The Montessori Kindergarten Year
At Alexander Montessori School, we generally define our Preschool Program as the three-year time span when children are in school with us between the ages of 3 through 6 years. This includes the traditional Kindergarten year, although the experiences a child has can travel far past the experiences of a Kindergarten student at a traditional school. The Montessori learning experience is cumulative: What a child learns in the Kindergarten year depends on what s/he has learned in her/his previous Montessori years. There is a large leap that is often described as a “Kindergarten Explosion” that children experience in this third year.
There are crucial differences between a Montessori Kindergarten and a traditional one. In most traditional Kindergarten classes, the primary emphasis is on developing social skills with some preliminary work in cognitive “readiness,” whereas in a Montessori classroom, the primary emphasis is on developing cognitive skills on the firm foundation of sensory and motor skill training. Our Montessori motto, “Help me to do it myself,” can expand to include this piece for the Kindergartener: “Help me do it myself so that I may help others.” The ultimate expression of growth during the Kindergarten year is for the child to teach peers and younger children what they have mastered. This makes the connection between independence and interconnectedness.

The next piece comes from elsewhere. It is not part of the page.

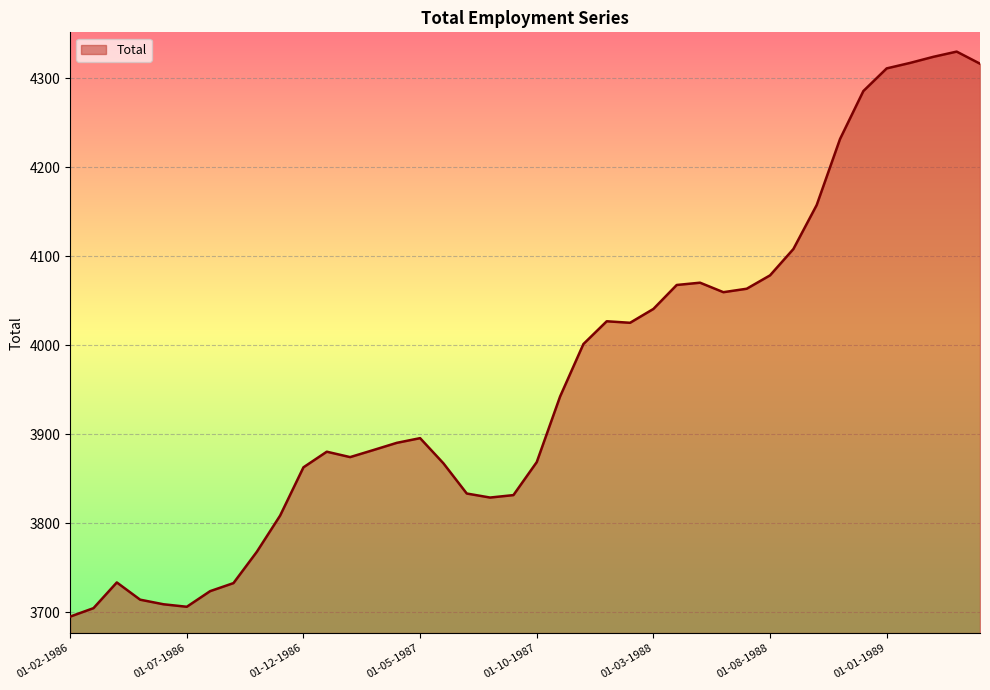

What is the maximum value shown in the chart?

4329.8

The Montessori environment is sensitive to a child’s individual development and because the Teachers are developmentally trained, they can meet the child at his or her needs. There is great emphasis on having a child use the concrete manipulatives during the first two years to transition into abstract thinking during the third year. Kindergarten is the time when this transition should not be broken. Moving from the concrete to the abstract gives the child the confidence to apply the concepts learned and to apply them to all facets of learning. Learning is interconnected and concepts learned in one discipline can be used in another area. The Kindergarten year is also a social time, when children are starting to interact with each other in work and play, and to pay attention to the thoughts and feelings of others.

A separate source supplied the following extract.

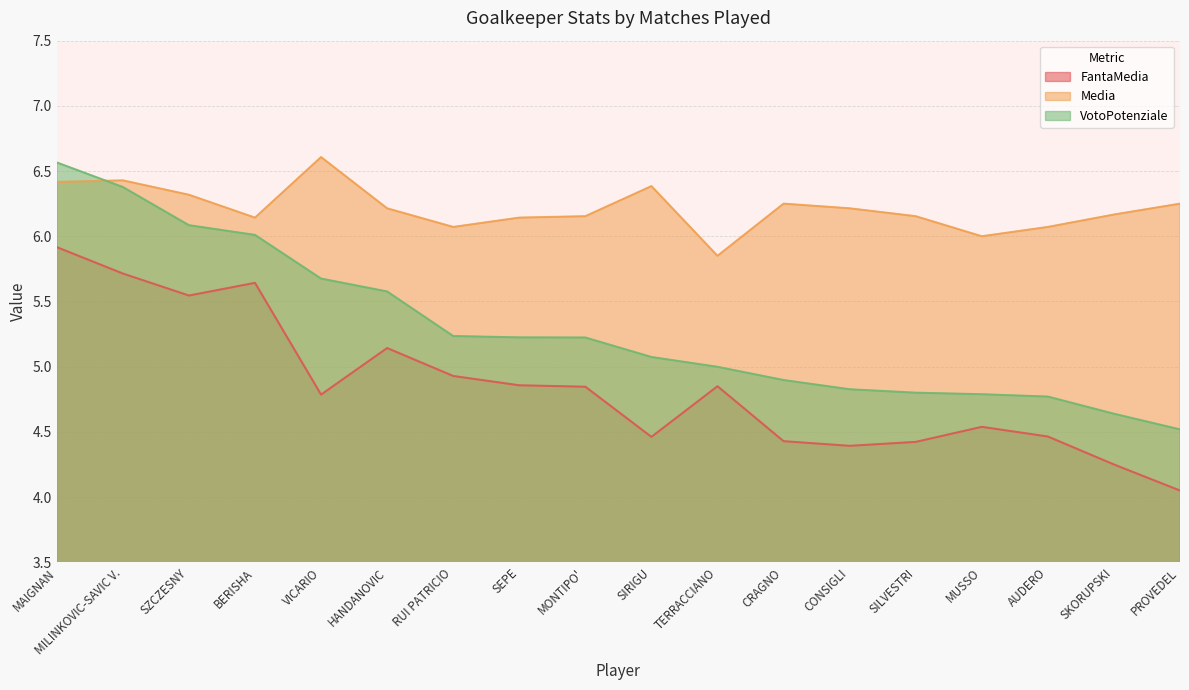

At MONTIPO', list the series in order from largest to smallest.

Media, VotoPotenziale, FantaMedia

The third year should be a year of unparalleled growth and learning. Throughout their first two years, children have learned to complete their learning cycle by learning to take out a lesson, work with it appropriately, and then put it away when they have finished before moving on to a new work. The third year is a time for personally completing the cycle. A child is forming new connections and putting the finishing touches on earlier learned concepts, while beginning to explore bigger work, such as multiplication and division. Work of that size is usually limited to children in 2nd or 3rd Grade at a traditional school. The child working at his or her own rate develops good work habits such as initiative, the ability to process information, and the ability to persist in completing a task. The emphasis is on making each child feel competent in his or her own abilities and interested in learning for its own sake.
Consider the Kindergarten year as the completion of their first half of childhood. Your child has acquired many new skills and is growing more confident each day in his or her abilities, and will have the opportunity to end this cycle on a high note. There are Kindergarten fireworks ready to explode!